Je te vois, habitant, là-haut, parmi les ailes,
—O grand dessinateur de tours et de tourelles!—
Cet espèce de noir donjon médiéval
Que tu faisais sortir avec un ciel, un val,
Et des machicoulis dont le créneau s'échancre,
De l'élargissement d'une arabesque d'encre!
Mais tu n'es pas absent, malgré que ton manoir
Soit construit seulement par les vapeurs du soir
Superbe castellan d'une invisible crête.
Tu restes à jamais perché sur la conquête!

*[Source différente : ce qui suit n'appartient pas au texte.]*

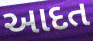
આદતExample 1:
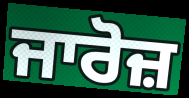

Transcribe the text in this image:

ਜਾਰੋਜ਼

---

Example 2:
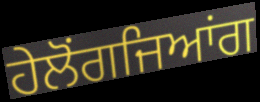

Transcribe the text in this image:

ਹੇਲੋਂਗਜਿਆਂਗ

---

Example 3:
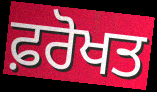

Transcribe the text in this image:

ਫ਼ਰੋਖਤ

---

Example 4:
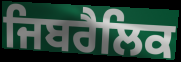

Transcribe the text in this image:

ਜਿਬਰੈਲਿਕ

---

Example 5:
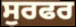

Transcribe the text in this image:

ਸੁਰਫਰ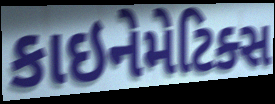
કાઇનેમેટિક્સ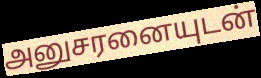
அனுசரனையுடன்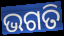
ଭଗତିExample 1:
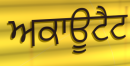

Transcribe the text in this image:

ਅਕਾਊਟੈਟ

Ce village orgueilleux sera toujours à toi:
Il n'est plus à l'Espagne, il n'est plus à son Roi;
En allongeant sur lui la griffe d'un poème
Tu l'as pris, ce village, à Don Carlos lui-même!
Mais que dis-je? tu n'as pas attendu si tard!

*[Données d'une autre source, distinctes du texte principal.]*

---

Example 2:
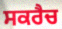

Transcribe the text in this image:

ਸਕਰੈਚ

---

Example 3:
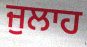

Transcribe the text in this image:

ਜੁਲਾਹ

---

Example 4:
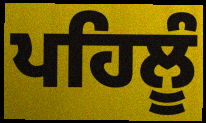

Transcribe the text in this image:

ਪਹਿਲੂੰ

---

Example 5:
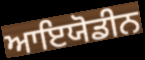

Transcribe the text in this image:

ਆਇਯੋਡੀਨ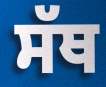
ਸੱਥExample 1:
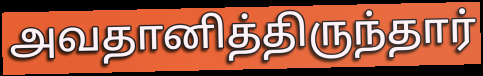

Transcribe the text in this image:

அவதானித்திருந்தார்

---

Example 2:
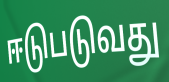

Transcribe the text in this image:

ஈடுபடுவது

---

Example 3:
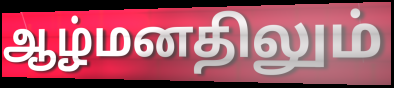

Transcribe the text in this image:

ஆழ்மனதிலும்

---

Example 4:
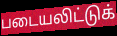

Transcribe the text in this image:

படையலிட்டுக்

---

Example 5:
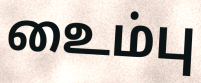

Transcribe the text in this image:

உைம்புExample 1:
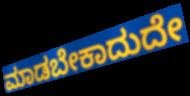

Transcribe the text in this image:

ಮಾಡಬೇಕಾದುದೇ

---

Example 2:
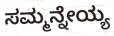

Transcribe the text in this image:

ಸಮ್ಮನ್ನೇಯ್ಯ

Enfant, tu l'avais pris, en passant, d'un regard!
Si bien que Hernani, que ton œuvre accapare,
Est bien plus dans Hugo qu'il n'est dans la Navarre!
IV
Je tâche de revoir l'enfant mystérieux
Voyageant en Espagne,—et je ferme les yeux...

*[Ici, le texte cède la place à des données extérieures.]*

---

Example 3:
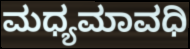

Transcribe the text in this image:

ಮಧ್ಯಮಾವಧಿ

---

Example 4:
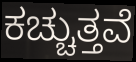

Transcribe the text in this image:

ಕಚ್ಚುತ್ತವೆ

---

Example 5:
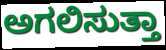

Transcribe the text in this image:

ಅಗಲಿಸುತ್ತಾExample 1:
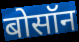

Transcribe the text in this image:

बोसॉन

Et je marche à travers la bruyère sauvage,
Et je rêve, en marchant, les détails du voyage.
O joie! avoir dix ans, être fils d'un vainqueur,
Savoir déjà beaucoup de Virgile par cœur,
Garder, n'ayant jamais été mis au collège,
Autour de l'âme, encor, ce duvet qui l'allège;
Et parce que d'honneurs et de gloire couvert
Le général Joseph-Léopold-Sigisbert,
Dont le père est un humble artisan de province,
Veut voir jouer ses fils dans le palais d'un prince,
Et qu'entre deux combats ce héros s'attendrit,—
Se trouver brusquement en route pour Madrid,
Et le front bourdonnant encor d'un bruit de bronze,
Comme si l'on avait rêvé mil-huit-cent-onze,
Paris, et les portraits de Napoléon Deux,
Se réveiller courant des chemins hasardeux
Où parfois, sur le bord d'un gouffre, au clair de lune,
On rencontre un courrier qui vient de Pampelune!
Je rêve les détails du voyage.
Correct,
Cambré contre le fond capitonné d'Utrecht
Pour que sa redingote à brandebourgs l'épouse,
Et pour qu'elle rabatte à la mil-huit-cent-douze
Sur son buste bombé les épaulettes d'or,
—Ou pour cacher qu'au fond du carrosse il s'endort.—
L'aide de camp marquis du Saillant accompagne
La générale Hugo qui se rend en Espagne.
La générale Hugo n'est pas contente. Elle a
Horreur du vieux coucou que l'on rafistola
Et qui penche, guimbarde aux formes fantômales,
Sous des gibbosités de meubles et de malles.